Records from a collection –

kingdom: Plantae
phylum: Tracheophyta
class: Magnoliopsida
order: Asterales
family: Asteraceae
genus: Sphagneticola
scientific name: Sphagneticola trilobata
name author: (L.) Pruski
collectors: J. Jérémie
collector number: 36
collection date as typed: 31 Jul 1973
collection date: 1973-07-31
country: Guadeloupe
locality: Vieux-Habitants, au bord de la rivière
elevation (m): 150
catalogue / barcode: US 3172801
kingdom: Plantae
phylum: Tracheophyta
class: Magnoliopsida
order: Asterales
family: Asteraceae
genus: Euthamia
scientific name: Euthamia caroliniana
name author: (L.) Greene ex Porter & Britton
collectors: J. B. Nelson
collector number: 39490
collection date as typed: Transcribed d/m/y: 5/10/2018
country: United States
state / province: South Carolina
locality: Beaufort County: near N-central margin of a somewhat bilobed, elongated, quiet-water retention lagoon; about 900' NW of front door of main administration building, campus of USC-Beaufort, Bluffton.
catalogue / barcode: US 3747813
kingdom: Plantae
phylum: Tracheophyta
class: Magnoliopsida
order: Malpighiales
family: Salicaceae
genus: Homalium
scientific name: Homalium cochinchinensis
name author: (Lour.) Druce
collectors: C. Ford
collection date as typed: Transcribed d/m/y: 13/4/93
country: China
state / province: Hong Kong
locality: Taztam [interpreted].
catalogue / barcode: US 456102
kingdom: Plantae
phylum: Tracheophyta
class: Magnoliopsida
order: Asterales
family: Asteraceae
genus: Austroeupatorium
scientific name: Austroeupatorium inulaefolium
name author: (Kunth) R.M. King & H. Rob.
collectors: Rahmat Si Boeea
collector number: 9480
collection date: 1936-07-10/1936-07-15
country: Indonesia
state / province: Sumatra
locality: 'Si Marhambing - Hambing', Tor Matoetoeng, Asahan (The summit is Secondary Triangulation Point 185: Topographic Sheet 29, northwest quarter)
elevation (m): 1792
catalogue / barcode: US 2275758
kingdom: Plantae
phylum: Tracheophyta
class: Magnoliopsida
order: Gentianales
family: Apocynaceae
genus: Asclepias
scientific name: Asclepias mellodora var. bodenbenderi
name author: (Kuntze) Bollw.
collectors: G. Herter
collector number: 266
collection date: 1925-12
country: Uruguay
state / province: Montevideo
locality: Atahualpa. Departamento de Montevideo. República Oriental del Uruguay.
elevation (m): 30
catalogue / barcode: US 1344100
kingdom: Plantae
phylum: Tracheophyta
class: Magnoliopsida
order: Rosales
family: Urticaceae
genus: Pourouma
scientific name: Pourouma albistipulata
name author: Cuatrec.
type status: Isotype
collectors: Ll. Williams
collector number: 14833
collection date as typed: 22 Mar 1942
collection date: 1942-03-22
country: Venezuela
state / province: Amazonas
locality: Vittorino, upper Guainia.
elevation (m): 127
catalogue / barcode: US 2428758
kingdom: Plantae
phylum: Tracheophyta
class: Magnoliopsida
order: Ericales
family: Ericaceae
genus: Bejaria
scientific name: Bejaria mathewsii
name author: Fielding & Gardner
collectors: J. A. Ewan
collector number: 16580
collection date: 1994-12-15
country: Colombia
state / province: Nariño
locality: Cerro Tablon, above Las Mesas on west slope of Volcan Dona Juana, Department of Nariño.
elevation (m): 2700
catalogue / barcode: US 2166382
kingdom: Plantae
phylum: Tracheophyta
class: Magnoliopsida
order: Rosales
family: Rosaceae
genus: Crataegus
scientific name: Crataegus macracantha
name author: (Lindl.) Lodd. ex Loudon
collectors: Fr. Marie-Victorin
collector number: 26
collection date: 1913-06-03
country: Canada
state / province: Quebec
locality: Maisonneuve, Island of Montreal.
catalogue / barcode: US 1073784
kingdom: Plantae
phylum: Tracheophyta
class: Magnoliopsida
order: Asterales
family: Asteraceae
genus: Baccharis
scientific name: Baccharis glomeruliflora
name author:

EXERCISE AIM – Reproduce every line of the records above verbatim.

SOLUTION –
kingdom: Plantae
phylum: Tracheophyta
class: Magnoliopsida
order: Asterales
family: Asteraceae
genus: Sphagneticola
scientific name: Sphagneticola trilobata
name author: (L.) Pruski
collectors: J. Jérémie
collector number: 36
collection date as typed: 31 Jul 1973
collection date: 1973-07-31
country: Guadeloupe
locality: Vieux-Habitants, au bord de la rivière
elevation (m): 150
catalogue / barcode: US 3172801
kingdom: Plantae
phylum: Tracheophyta
class: Magnoliopsida
order: Asterales
family: Asteraceae
genus: Euthamia
scientific name: Euthamia caroliniana
name author: (L.) Greene ex Porter & Britton
collectors: J. B. Nelson
collector number: 39490
collection date as typed: Transcribed d/m/y: 5/10/2018
country: United States
state / province: South Carolina
locality: Beaufort County: near N-central margin of a somewhat bilobed, elongated, quiet-water retention lagoon; about 900' NW of front door of main administration building, campus of USC-Beaufort, Bluffton.
catalogue / barcode: US 3747813
kingdom: Plantae
phylum: Tracheophyta
class: Magnoliopsida
order: Malpighiales
family: Salicaceae
genus: Homalium
scientific name: Homalium cochinchinensis
name author: (Lour.) Druce
collectors: C. Ford
collection date as typed: Transcribed d/m/y: 13/4/93
country: China
state / province: Hong Kong
locality: Taztam [interpreted].
catalogue / barcode: US 456102
kingdom: Plantae
phylum: Tracheophyta
class: Magnoliopsida
order: Asterales
family: Asteraceae
genus: Austroeupatorium
scientific name: Austroeupatorium inulaefolium
name author: (Kunth) R.M. King & H. Rob.
collectors: Rahmat Si Boeea
collector number: 9480
collection date: 1936-07-10/1936-07-15
country: Indonesia
state / province: Sumatra
locality: 'Si Marhambing - Hambing', Tor Matoetoeng, Asahan (The summit is Secondary Triangulation Point 185: Topographic Sheet 29, northwest quarter)
elevation (m): 1792
catalogue / barcode: US 2275758
kingdom: Plantae
phylum: Tracheophyta
class: Magnoliopsida
order: Gentianales
family: Apocynaceae
genus: Asclepias
scientific name: Asclepias mellodora var. bodenbenderi
name author: (Kuntze) Bollw.
collectors: G. Herter
collector number: 266
collection date: 1925-12
country: Uruguay
state / province: Montevideo
locality: Atahualpa. Departamento de Montevideo. República Oriental del Uruguay.
elevation (m): 30
catalogue / barcode: US 1344100
kingdom: Plantae
phylum: Tracheophyta
class: Magnoliopsida
order: Rosales
family: Urticaceae
genus: Pourouma
scientific name: Pourouma albistipulata
name author: Cuatrec.
type status: Isotype
collectors: Ll. Williams
collector number: 14833
collection date as typed: 22 Mar 1942
collection date: 1942-03-22
country: Venezuela
state / province: Amazonas
locality: Vittorino, upper Guainia.
elevation (m): 127
catalogue / barcode: US 2428758
kingdom: Plantae
phylum: Tracheophyta
class: Magnoliopsida
order: Ericales
family: Ericaceae
genus: Bejaria
scientific name: Bejaria mathewsii
name author: Fielding & Gardner
collectors: J. A. Ewan
collector number: 16580
collection date: 1994-12-15
country: Colombia
state / province: Nariño
locality: Cerro Tablon, above Las Mesas on west slope of Volcan Dona Juana, Department of Nariño.
elevation (m): 2700
catalogue / barcode: US 2166382
kingdom: Plantae
phylum: Tracheophyta
class: Magnoliopsida
order: Rosales
family: Rosaceae
genus: Crataegus
scientific name: Crataegus macracantha
name author: (Lindl.) Lodd. ex Loudon
collectors: Fr. Marie-Victorin
collector number: 26
collection date: 1913-06-03
country: Canada
state / province: Quebec
locality: Maisonneuve, Island of Montreal.
catalogue / barcode: US 1073784
kingdom: Plantae
phylum: Tracheophyta
class: Magnoliopsida
order: Asterales
family: Asteraceae
genus: Baccharis
scientific name: Baccharis glomeruliflora
name author:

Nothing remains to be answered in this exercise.